- **Tarefas**:
(1) Segundo o trecho selecionado, para qual mês a Assembleia de Tóquio adiou a votação do projeto?
(2) Resuma o trecho selecionado em duas frases.

━━━ Trecho selecionado ━━━

Pornografia infantil em mangás!?


Em março deste ano, um projeto de lei de Tóquio que revê a regulamentação do uso de personagens infantis em manga (histórias em quadrinho) e anime (filmes de animação) eróticos acendeu uma discussão calorosa entre sociedades civis, governo e autores de histórias em quadrinhos.

O projeto visava tornar mais rígida a Lei de Proteção da Infância e da Adolescência, regulamentando o uso de imagens de cunho sexual em histórias em quadrinhos e desenhos animados, com a introdução de conceito de “menores de idade fictícios”, que seriam aqueles com aparência pueril. Caso esses personagens aparecessem em cenas de sexo abusivo, com conteúdo que “prejudique a formação de conceito saudável sobre o tema”, o governo pediria que as obras não fossem vendidas a menores de idade. E quando houvesse cenas polêmicas, como incesto, seria enquadrado como “obra insalubre”, sendo proibida a venda a menores.

A Assembleia de Tóquio, no entanto, adiou a votação para junho, alegando que havia pontos que não estavam claros, mas o assunto ganhou repercussão, já que a regulamentação da capital japonesa é referência para o resto do país, podendo dificultar a distribuição de revistas e DVDs.

No mesmo dia em que a Assembleia de Tóquio adiou a votação da polêmica proposta, o governador de Osaka, Toru Hashimoto, expressou o desejo de fazer um projeto semelhante, lembrando que a discussão na capital o levou a pensar a pornografia infantil em meios de comunicação como um problema urbano. “Quero conhecer a realidade de Osaka e decidir se há necessidade de uma regulamentação”, disse Hashimoto.

O manga erótico vem sendo alvo de crítica de sociedades civis, principalmente o PTA (Associação de Pais e Mestres), desde o final da década de 1960. Na época, um dos títulos mais criticados foi o Harenchi Gakuen, de Go Nagai. Publicado numa das revistas de manga mais vendidas, Shonen Jump, a história, que tinha como cenário um colégio com professores bizarros, se tornou centro de batalha entre o PTA, escolas, críticos, autores de manga e leitores.

━━━ Itens ━━━

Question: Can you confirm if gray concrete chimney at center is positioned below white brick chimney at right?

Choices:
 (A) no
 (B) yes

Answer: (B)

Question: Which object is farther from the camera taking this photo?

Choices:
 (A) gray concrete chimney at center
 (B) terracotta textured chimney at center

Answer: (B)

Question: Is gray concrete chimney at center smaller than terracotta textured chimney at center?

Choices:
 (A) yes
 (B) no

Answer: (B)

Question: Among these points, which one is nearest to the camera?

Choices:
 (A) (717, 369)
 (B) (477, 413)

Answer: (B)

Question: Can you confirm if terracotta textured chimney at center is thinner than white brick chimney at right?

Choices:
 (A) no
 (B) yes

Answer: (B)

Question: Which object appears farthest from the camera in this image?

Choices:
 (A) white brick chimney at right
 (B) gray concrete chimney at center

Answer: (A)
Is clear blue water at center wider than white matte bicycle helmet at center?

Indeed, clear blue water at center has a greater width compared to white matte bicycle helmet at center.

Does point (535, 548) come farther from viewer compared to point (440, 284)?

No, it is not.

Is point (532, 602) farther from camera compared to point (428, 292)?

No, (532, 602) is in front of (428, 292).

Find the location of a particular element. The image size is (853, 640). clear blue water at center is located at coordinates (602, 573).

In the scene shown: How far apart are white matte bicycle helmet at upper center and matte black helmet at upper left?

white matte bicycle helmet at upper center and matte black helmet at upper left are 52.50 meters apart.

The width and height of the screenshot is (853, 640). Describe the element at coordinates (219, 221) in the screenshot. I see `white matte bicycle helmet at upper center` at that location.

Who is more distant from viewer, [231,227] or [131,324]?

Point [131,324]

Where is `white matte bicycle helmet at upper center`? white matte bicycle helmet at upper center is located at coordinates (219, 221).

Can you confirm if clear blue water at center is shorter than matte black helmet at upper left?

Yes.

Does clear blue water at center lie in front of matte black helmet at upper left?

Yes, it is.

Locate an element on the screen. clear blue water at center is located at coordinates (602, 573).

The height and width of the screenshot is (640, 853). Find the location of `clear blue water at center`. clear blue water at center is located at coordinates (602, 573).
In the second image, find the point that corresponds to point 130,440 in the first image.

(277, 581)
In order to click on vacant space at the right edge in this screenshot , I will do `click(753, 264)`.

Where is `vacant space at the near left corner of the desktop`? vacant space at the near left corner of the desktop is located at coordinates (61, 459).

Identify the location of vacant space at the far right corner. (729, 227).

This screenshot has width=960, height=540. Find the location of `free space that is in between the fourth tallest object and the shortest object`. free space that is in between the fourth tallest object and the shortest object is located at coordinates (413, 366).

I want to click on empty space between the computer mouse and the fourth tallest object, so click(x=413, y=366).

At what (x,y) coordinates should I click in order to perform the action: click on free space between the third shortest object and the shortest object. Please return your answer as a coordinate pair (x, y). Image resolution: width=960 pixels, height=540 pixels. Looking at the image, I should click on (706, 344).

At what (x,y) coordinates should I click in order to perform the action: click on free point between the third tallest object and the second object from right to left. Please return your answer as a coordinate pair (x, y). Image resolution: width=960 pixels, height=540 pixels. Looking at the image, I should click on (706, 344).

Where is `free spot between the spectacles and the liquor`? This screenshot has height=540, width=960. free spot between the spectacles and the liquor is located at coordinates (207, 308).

━━━

- **Respostas do exercício**:
(1) Para junho.

(2) Em março, um projeto de lei de Tóquio que tornava mais rígida a regulamentação do uso de personagens infantis em mangás e animes eróticos provocou uma discussão calorosa, e a Assembleia adiou a votação para junho por haver pontos pouco claros. O governador de Osaka, Toru Hashimoto, manifestou o desejo de fazer um projeto semelhante, e o mangá erótico é alvo de crítica de sociedades civis, principalmente o PTA, desde o final da década de 1960.